New from Jeff York on The Establishing Shot: “GHOST STORIES” IS AN AMBITIOUS ANTHOLOGY OF GHOSTS AND THAT WHICH HAUNTS US

Are ghosts real? 
That question seems to be the central premise of the new movie GHOST STORIES as it starts. Written and directed by Jeremy Dyson and Andy Nyman, and available in the US on VOD, it tees up its premise with a character named Professor Phillip Goodman (Nyman, yet again) who does not believe in goblins and such. He’s made a career out of debunking the supernatural, and as the story begins, he discredits a psychic who is right in the middle of a theatrical show. Goodman tells us, in the opening narration, that the mind merely plays tricks on itself and that there is no logical proof to support a netherworld. 
Pay close attention to those early words, however, along with the first images that appear onscreen during the credits too. They hold many of the actual answers to the query about ghosts the film raises. In fact, it’s best to keep your eyes peeled quite close during the entire run of this 98-minute frightener. There are various clues to what’s going on in every scene. “What haunts man?” Indeed, it may not be just ghosts or things that go bump in the night. It could be a yellow dress, a hooded jacket, or even a dripping faucet. 
After boasting of debunking that theatrical charlatan, the British Goodman receives a summons to a dilapidated old trailer park outside London to meet with his hero, the long-lost ghostbuster Charles Cameron. Goodman is disappointed that Cameron is living in such an impoverished place, and the old coot’s hostile attitude almost sends him packing. But then Cameron informs him that ghosts do exist, usurping his life’s work and that he’s got three cases that will prove it to Goodman. He tosses the files to the startled Goodman and challenges him to prove that he’s wrong.  

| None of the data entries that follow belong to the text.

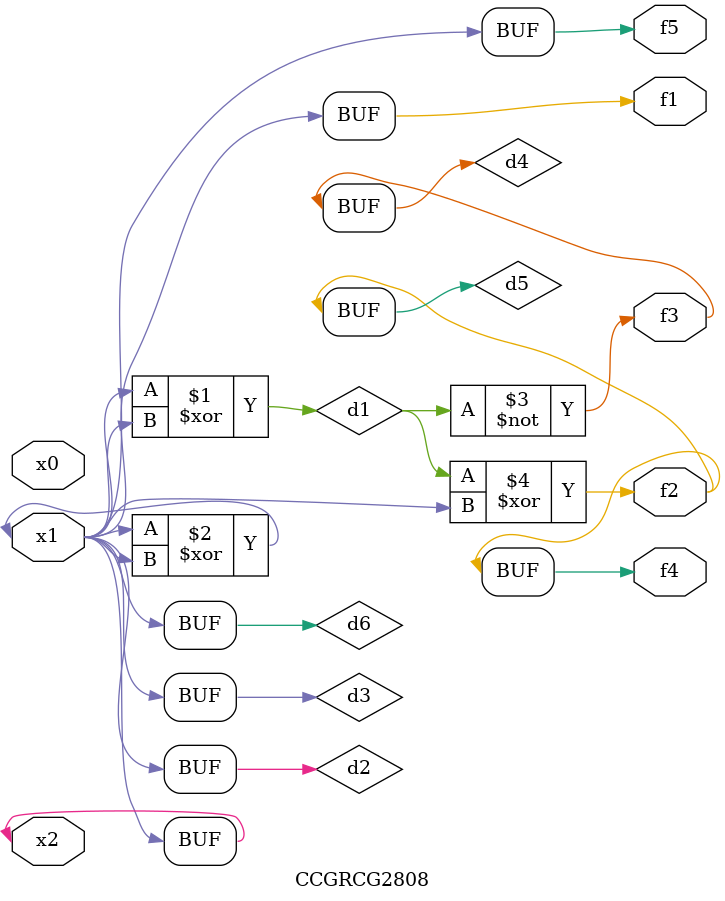
<source format=v>
module CCGRCG2808(
	input x0, x1, x2,
	output f1, f2, f3, f4, f5
);

	wire d1, d2, d3, d4, d5, d6;

	xor (d1, x1, x2);
	buf (d2, x1, x2);
	xor (d3, x1, x2);
	nor (d4, d1);
	xor (d5, d1, d2);
	buf (d6, d2, d3);
	assign f1 = d6;
	assign f2 = d5;
	assign f3 = d4;
	assign f4 = d5;
	assign f5 = d6;
endmodule

</source>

Goodman cannot believe that his idol now is a true believer, so he sets out to investigate the cases as the film’s structure takes on an anthological structure. The first case concerns Tony Matthews (Paul Whitehouse), a night watchman who testifies that he’s seen all ghosts of supernatural chicanery at the derelict former asylum where he works. As he tells the professor his story in an empty bar, flashbacks show Matthews’ run-ins with an exceedingly mischievous specter, possibly that of a young girl, run amuck at the old asylum. If you’ve ever seen any of the Blumhouse horror films of recent, you know that there are plenty of jump-scares to be had in such a dark place with too many corridors and doorways.
Next, Goodman calls upon Simon Rifkind (Alex Lawther), a high-strung teen who claims to have run over a demonic goat creature while driving his father’s car through the woods without a license. Again, flashbacks show us what Rifkind tells, and indeed, it appears he ran over something. When the beast finally plants itself in the back seat of Simon’s car, we too want to bail, but it’s mostly due to Dyson and Nyman doing such an expert job and creating an atmosphere in the foggy night air of the menacing forest.
The last of the three concerns a wealthy businessman Mike Priddle (Martin Freeman, playing so smug, he’d give Sherlock a run for his money here). The one-percenter is hastily preparing for a hunt out on the moor, and Goodman struggles to keep up with the intense go-getter as he locks and loads his hunting rifle. In between snide comments about having children, Priddle tells of his horrific run run-ins with a ghost at his posh home on the cliffs. If you don’t think that flying diapers or stacked toys can be terrifying, wait till you see the scene where Priddle wades into the nursery awaiting the return of his wife and newborn from the hospital. The hairs on your arm will be standing on end just like those building blocks.
  
These three set-pieces are all exquisitely shot by Ole Bratt Birkeland, edited precisely by Billy Sneddon, and scored with elegiac strings and brass by Haim Frank Ilfman. And they are undoubtedly eerie and disturbing. Arguably, the three men at the center of them all seem to be haunted by something long before the ghosts show up. Matthews is an embittered drunk, Rifkind is a jumble of tics, and Priddle bullies to protect his insecurities. Goodman doesn’t find any proof to disprove their stories, and throughout his encounters with the three witnesses, he has trouble even standing up for his beliefs. So, what’s honestly going on here?
The film would be a success if the storytelling stopped here. It’s eerie throughout, impeccably produced, and acted with great aplomb, especially by Freeman. But what happens after the three stories spool out is what will genuinely rattle your cage and have you talking about all you’ve seen for days. Again, it returns to the themes of haunting, yet the ghosts may not all be the metaphysical kind. 
GHOST STORIES may not be the instant classic that A QUIET PLACE is, and the little pieces of story and structure it leaves dangling would likely give Robert McKee a heart attack. But damn, if this film isn’t terrific at conjuring up honest scares and at giving each of us a lot to think about as we watch the end credits roll. The film ultimately argues that the real world is scary enough already without having to create monsters. Go and see for yourself, and watch out for that yellow dress.